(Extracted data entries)
☆ ☆ ☆ ☆ ☆

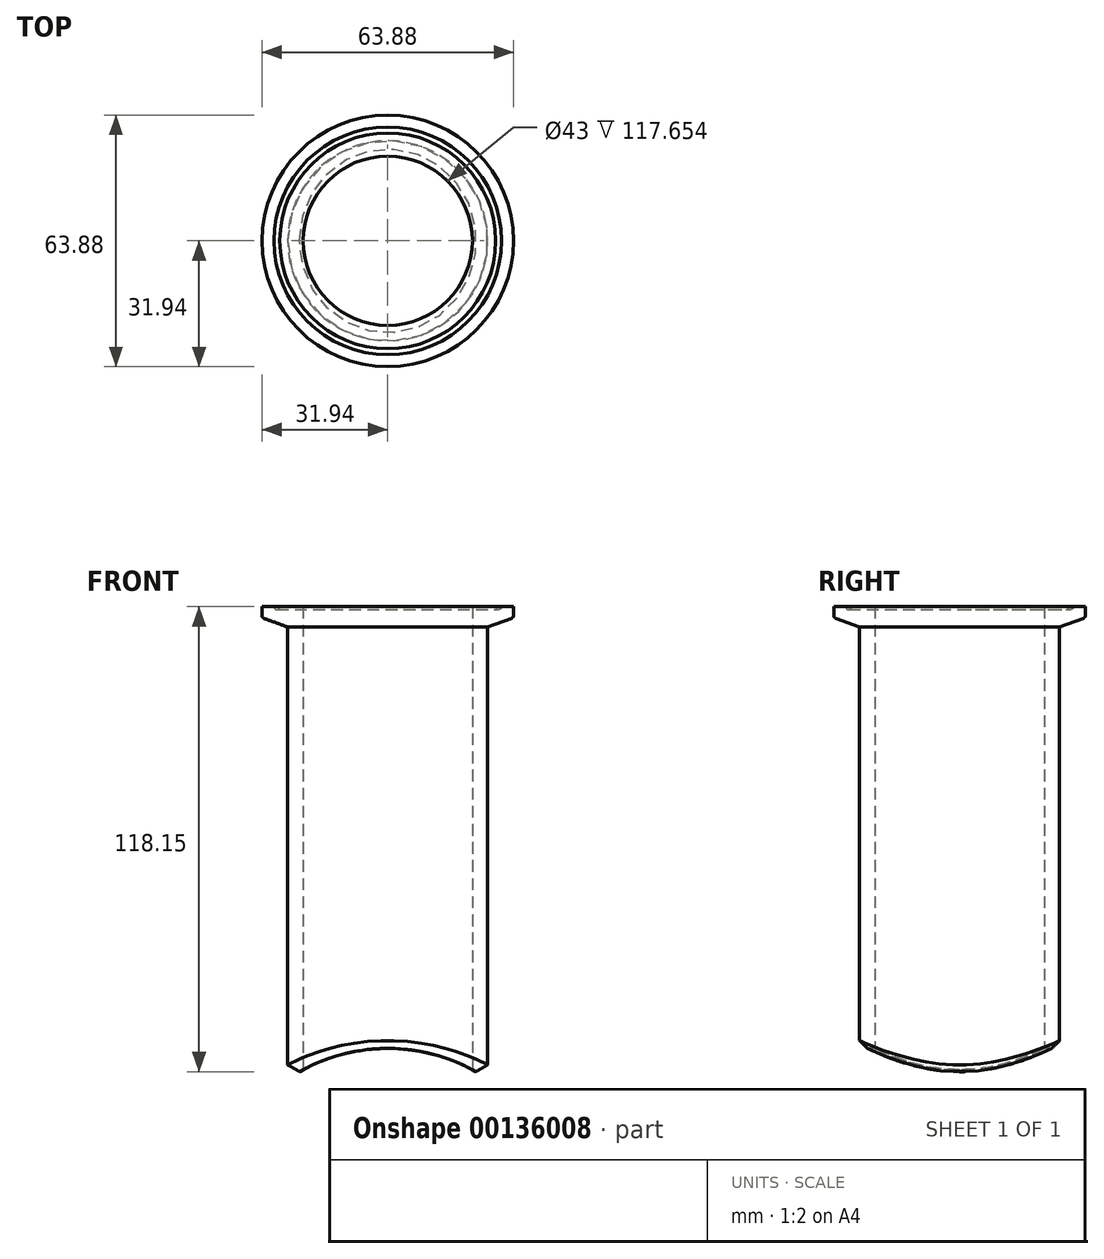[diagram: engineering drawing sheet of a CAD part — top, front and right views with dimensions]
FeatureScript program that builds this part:
annotation { "Feature Type Name" : "Feature", "Feature Type Description" : "" }
export const myFeature = defineFeature(function(context is Context, id is Id, definition is map)
    precondition{}
    {
        {
            var Q0;
            Q0=qCreatedBy(makeId("Right.planeOp"),FACE);
            var sketch = newSketch(context, id + "F0", { "sketchPlane" : qUnion([Q0])});
            skLineSegment(sketch, "E0", {"start": v(0, 0) * mm, "end": v(0, 123.67) * mm, "construction": true});
            skLineSegment(sketch, "E1", {"start": v(-25.4, 0) * mm, "end": v(-25.4, 114.82) * mm});
            skLineSegment(sketch, "E2", {"start": v(-25.4, 114.82) * mm, "end": v(-31.41, 117) * mm});
            skLineSegment(sketch, "E3", {"start": v(-31.94, 117.76) * mm, "end": v(-31.94, 120) * mm});
            skLineSegment(sketch, "E4", {"start": v(-31.94, 120) * mm, "end": v(-28.92, 120) * mm});
            skLineSegment(sketch, "E5", {"start": v(-21.5, 120) * mm, "end": v(-21.5, 0) * mm});
            skLineSegment(sketch, "E6", {"start": v(-25.4, 0) * mm, "end": v(-21.5, 0) * mm});
            skPoint(sketch, "E7.visualSharp", {"position": v(-31.94, 117.2) * mm});
            skArc(sketch, "E7.filletArc", {"start": v(-31.94, 117.76) * mm, "mid": v(-31.8, 117.3) * mm, "end": v(-31.41, 117) * mm});
            skArc(sketch, "E8", {"start": v(-28.92, 120) * mm, "mid": v(-28.17, 119.25) * mm, "end": v(-27.42, 120) * mm});
            skLineSegment(sketch, "E9.trimOffspring", {"start": v(-27.42, 120) * mm, "end": v(-21.5, 120) * mm});
            skSolve(sketch);
        }
        {
            var Q0;
            Q0 = qSketchRegion(id + "F0", true);
            var Q1;
            Q1=sQuery(id+"F0.wireOp",EDGE,"E0");
            revolve(context, id + "F1", {"entities" : qUnion([Q0]), "axis" : qUnion([Q1]), "revolveType" : RevolveType.FULL});
        }
        {
            var Q0;
            Q0=qCreatedBy(makeId("Front.planeOp"),FACE);
            var sketch = newSketch(context, id + "F2", { "sketchPlane" : qUnion([Q0])});
            skCircle(sketch, "E10", {"center": v(0, -37.75) * mm, "radius": 45.5 * mm});
            skLineSegment(sketch, "E11", {"start": v(0, 0) * mm, "end": v(25.4, 0) * mm, "construction": true});
            skSolve(sketch);
        }
        {
            var Q0;
            Q0 = qSketchRegion(id + "F2", true);
            extrude(context, id + "F3", {"entities" : qUnion([Q0]), "operationType" : NewBodyOperationType.REMOVE, "endBound" : BoundingType.SYMMETRIC, "oppositeDirection" : true, "depth" : 100 * mm});
        }
        {
            var Q0;
            Q0=makeQuery(id+"F3.boolean.opBoolean","INTERSECT",EDGE,{"derivedFrom":[makeQuery(id+"F1.opRevolve","SWEPT_FACE",FACE,{"disambiguationData":[OSD([sQuery(id+"F0.wireOp",EDGE,"E1")])]}),makeQuery(id+"F3.opExtrude","SWEPT_FACE",FACE,{"disambiguationData":[OSD([sQuery(id+"F2.wireOp",EDGE,"E10")])]})]});
            chamfer(context, id + "F4", {"entities" : qUnion([Q0]), "width" : 2 * mm, "tangentPropagation" : true});
        }
    });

☆ ☆ ☆ ☆ ☆

### Instructions to follow
Copy the records word for word, from their first line through the line containing "v(0, 123.67) *", including both of those lines. Do not include the pictures in your copy.

### Expected answer
[diagram: engineering drawing sheet of a CAD part — top, front and right views with dimensions]
FeatureScript program that builds this part:
annotation { "Feature Type Name" : "Feature", "Feature Type Description" : "" }
export const myFeature = defineFeature(function(context is Context, id is Id, definition is map)
    precondition{}
    {
        {
            var Q0;
            Q0=qCreatedBy(makeId("Right.planeOp"),FACE);
            var sketch = newSketch(context, id + "F0", { "sketchPlane" : qUnion([Q0])});
            skLineSegment(sketch, "E0", {"start": v(0, 0) * mm, "end": v(0, 123.67) * mm, "construction": true});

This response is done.